CCSS Math: HSA.APR.D.6, HSA.APR.D

- [Instructor] This
polynomial division business is a little bit more fun than we expected. So let's keep going. So let's say that, I guess again, someone walks up to you in the street and says "What is x squared
plus one divided by x plus two." So pause this video and have a go at that. And I'll give you a
little bit of a warning. This one's a little bit more
involved than you might expect. All right, so there's two
ways to approach this. Either we can try to
re-express the numerator where it involves an x plus two somehow, or we could try to do
algebraic long division. So let me do the first way. So x squared plus one, it's not obvious that
you can factor it out. But can you write something
that has x plus two as a factor, and interestingly enough
has no first degree terms? 'Cause we don't want
some first degree weird first degree terms sitting up there. And the best thing that
I could think of is, constructing a different of
squares using x plus two. So we know that x plus two
times x minus two is equal to x squared minus four. So what is we were to write
x squared minus four up here, and then we would just have to
add five to get to plus one. So what if we were to
write x squared minus four and then we write plus five. This expression and that
expression up there, those are completely equivalent. But why did I do that? Well, now I can write
x squared minus four as x plus two times x minus two. And so then I could rewrite
this entire expression as x plus two times x
minus two, all of that over x plus two plus five,
plus five over x plus two. And now as long as x does
not equal negative two, then we could divide the
numerator and the denominator by x plus two. And then we would be left
with x minus two plus five over x plus two, and I'll
put that little constraint, if I wanna say that this
expression is the same as that first expression, for x does not equal, for x not equaling negative two. And so here, we'd say "Hey!
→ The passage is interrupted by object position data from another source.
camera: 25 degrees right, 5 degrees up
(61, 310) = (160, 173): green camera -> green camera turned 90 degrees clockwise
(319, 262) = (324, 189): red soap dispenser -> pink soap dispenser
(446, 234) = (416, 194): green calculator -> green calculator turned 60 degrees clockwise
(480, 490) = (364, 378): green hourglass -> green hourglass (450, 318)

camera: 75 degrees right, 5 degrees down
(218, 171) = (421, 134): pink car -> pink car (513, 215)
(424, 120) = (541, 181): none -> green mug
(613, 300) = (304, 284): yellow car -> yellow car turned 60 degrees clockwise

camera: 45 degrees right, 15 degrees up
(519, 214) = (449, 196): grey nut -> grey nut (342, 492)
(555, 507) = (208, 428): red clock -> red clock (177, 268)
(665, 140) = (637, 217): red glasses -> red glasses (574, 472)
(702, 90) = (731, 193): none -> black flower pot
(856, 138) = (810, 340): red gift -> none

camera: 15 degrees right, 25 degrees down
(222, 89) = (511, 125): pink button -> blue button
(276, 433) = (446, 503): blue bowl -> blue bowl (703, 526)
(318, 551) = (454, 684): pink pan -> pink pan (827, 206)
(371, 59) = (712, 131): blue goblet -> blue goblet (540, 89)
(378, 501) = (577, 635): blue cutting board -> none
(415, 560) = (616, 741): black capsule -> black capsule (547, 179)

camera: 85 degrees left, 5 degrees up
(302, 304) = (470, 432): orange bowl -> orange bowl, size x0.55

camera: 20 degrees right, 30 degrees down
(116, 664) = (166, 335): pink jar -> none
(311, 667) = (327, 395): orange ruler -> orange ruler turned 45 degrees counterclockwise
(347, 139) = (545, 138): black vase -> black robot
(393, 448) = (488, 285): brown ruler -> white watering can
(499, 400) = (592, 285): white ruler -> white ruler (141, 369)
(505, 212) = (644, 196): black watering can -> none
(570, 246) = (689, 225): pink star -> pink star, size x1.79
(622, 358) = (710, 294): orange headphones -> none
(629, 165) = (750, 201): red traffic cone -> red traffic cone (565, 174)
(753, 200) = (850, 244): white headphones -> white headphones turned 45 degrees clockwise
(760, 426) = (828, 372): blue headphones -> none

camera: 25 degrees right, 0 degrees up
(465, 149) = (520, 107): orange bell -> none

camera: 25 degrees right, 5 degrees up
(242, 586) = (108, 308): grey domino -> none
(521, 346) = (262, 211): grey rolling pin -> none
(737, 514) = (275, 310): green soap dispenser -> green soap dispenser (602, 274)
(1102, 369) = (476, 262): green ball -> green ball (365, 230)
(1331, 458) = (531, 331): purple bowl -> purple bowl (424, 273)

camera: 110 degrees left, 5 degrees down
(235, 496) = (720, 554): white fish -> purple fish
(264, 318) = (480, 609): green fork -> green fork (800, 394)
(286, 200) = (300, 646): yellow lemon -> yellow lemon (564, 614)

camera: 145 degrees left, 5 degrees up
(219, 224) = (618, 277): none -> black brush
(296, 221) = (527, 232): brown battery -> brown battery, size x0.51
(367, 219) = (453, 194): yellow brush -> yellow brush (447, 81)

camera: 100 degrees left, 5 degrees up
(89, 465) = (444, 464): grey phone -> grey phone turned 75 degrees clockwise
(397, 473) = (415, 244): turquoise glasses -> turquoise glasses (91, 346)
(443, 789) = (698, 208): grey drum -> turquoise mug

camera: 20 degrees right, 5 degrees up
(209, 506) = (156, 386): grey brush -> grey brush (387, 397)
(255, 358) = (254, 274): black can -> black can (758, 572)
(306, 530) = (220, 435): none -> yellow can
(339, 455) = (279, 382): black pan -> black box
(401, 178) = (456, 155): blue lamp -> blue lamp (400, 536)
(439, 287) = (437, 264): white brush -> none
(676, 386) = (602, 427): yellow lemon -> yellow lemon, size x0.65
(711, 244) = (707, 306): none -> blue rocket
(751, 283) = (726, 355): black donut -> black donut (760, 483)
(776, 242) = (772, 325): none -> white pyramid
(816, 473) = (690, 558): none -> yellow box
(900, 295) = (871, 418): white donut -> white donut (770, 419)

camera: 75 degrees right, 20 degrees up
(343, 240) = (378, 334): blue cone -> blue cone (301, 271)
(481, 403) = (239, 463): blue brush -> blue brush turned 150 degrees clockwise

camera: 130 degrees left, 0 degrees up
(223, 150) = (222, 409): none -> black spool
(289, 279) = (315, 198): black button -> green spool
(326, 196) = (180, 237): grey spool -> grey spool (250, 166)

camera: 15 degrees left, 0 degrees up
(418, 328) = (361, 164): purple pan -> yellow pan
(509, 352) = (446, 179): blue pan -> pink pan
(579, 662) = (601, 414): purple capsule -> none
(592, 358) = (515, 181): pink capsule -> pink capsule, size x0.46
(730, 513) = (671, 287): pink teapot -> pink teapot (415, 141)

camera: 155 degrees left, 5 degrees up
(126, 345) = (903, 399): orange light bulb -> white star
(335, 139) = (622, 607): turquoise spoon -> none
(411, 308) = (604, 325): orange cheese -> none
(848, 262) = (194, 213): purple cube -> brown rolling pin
X squared plus one divided by x plus two is x minus two,"
and then we have a remainder of five, remainder of five. Now let's do the same question,
or try to rewrite this using algebraic long division. We'll see that this is actually a little bit more straightforward. So we are going to divide
x plus two into x squared plus one. Now when I write things out I
like to be very careful with my, I guess you could say,
with my different places for the different degrees. So x squared plus one
has no first degree term, so I'm gonna write the one out here. So second degree, no first
degree term, and then we have a one, which is a zero degree term, or constant term. And so, we do the same
drill, how many times does x go into x squared. We're just looking at the
highest degree terms here. X goes into x squared x
times, that's first degree so I put it in the first degree column. X times two is two x. X times x is x squared. And now we wanna subtract. And so what is this gonna be equal to? We know the x squared's cancel out. And then I'm gonna be
subtracting negative two x from, you could do this
as plus zero x up here plus one, and so you're
left with negative two x. And then we bring down that one plus one. X goes into negative two
x, negative two times. Put that in the constant column. Negative two times two is negative four. And then negative two
times x is negative two x. Now we have to be very
careful here because we want to subtract the negative
two x minus four from the negative two x plus one. We could view it as this
or we could just distribute the negative sign. And then this will be
positive two x plus four. And then, the two x's, the two x and the negative two x cancels out. One plus four is five and
there's no obvious way of dividing x plus two
into five so we would call that the remainder,
exactly what we had before. When we divided with
algebraic long division, we got x minus two, x minus
two with a remainder of five.